What needs to be done: Locate the string "trong" in the records below. Copy every line where it occurs.

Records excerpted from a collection

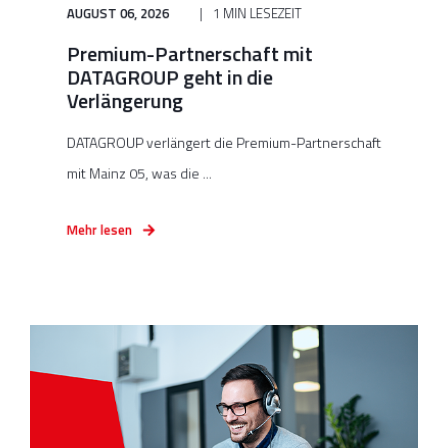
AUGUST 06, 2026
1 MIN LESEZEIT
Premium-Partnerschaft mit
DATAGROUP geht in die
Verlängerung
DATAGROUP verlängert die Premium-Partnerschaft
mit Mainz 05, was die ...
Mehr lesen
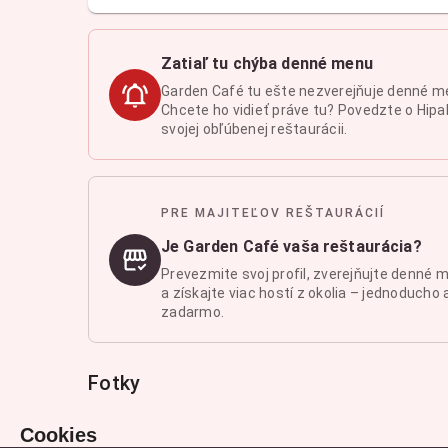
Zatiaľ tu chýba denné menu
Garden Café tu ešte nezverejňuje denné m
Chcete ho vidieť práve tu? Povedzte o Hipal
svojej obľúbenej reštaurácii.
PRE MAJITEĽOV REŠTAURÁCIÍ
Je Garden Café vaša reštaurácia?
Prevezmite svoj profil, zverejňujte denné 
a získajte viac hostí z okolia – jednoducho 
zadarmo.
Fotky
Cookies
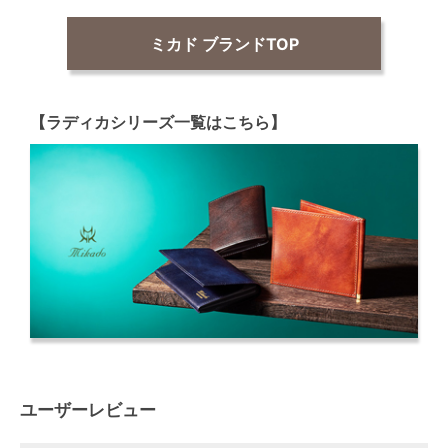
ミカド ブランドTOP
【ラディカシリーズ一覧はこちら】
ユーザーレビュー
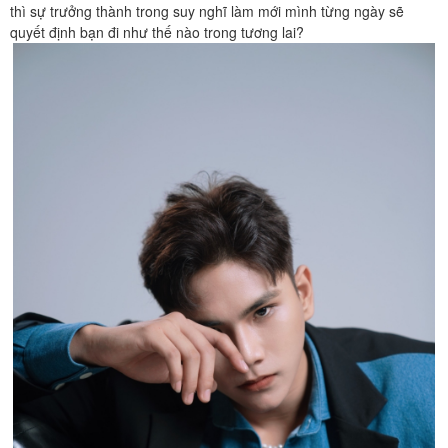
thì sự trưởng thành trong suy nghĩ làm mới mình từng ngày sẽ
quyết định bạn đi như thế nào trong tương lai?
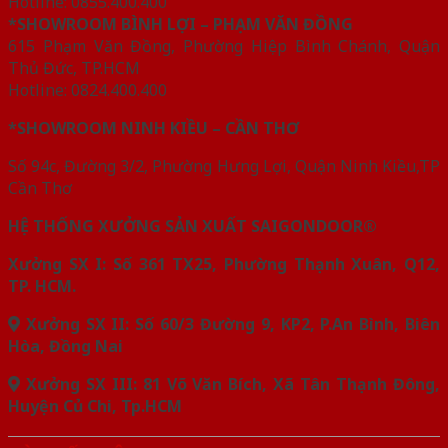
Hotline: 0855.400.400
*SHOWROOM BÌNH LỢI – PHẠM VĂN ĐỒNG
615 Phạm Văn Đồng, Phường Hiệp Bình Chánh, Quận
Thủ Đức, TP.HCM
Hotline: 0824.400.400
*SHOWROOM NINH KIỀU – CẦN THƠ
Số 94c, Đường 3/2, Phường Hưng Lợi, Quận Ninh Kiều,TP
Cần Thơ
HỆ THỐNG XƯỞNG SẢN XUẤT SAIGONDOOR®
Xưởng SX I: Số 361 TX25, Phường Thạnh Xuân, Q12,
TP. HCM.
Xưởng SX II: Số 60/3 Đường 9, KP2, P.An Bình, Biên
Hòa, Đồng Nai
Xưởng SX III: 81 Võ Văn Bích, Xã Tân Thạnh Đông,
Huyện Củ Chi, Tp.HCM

---

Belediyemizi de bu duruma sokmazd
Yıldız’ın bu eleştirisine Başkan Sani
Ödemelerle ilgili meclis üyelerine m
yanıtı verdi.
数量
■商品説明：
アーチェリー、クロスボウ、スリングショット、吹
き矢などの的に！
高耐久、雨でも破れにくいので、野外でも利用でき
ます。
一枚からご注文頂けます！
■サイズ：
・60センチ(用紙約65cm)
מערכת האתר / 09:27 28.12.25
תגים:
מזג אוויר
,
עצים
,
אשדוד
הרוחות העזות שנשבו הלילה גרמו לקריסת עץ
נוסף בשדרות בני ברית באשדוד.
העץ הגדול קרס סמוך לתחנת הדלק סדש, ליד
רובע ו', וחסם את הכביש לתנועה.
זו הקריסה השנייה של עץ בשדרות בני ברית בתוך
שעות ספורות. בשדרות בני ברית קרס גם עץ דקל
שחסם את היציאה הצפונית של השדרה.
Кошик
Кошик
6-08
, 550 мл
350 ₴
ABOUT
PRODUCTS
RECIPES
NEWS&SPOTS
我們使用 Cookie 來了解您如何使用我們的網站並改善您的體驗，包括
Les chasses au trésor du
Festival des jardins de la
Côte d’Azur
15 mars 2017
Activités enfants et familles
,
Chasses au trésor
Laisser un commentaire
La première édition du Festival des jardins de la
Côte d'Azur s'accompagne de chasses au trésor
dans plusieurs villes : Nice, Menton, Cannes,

Your response:
thì sự trưởng thành trong suy nghĩ làm mới mình từng ngày sẽ
quyết định bạn đi như thế nào trong tương lai?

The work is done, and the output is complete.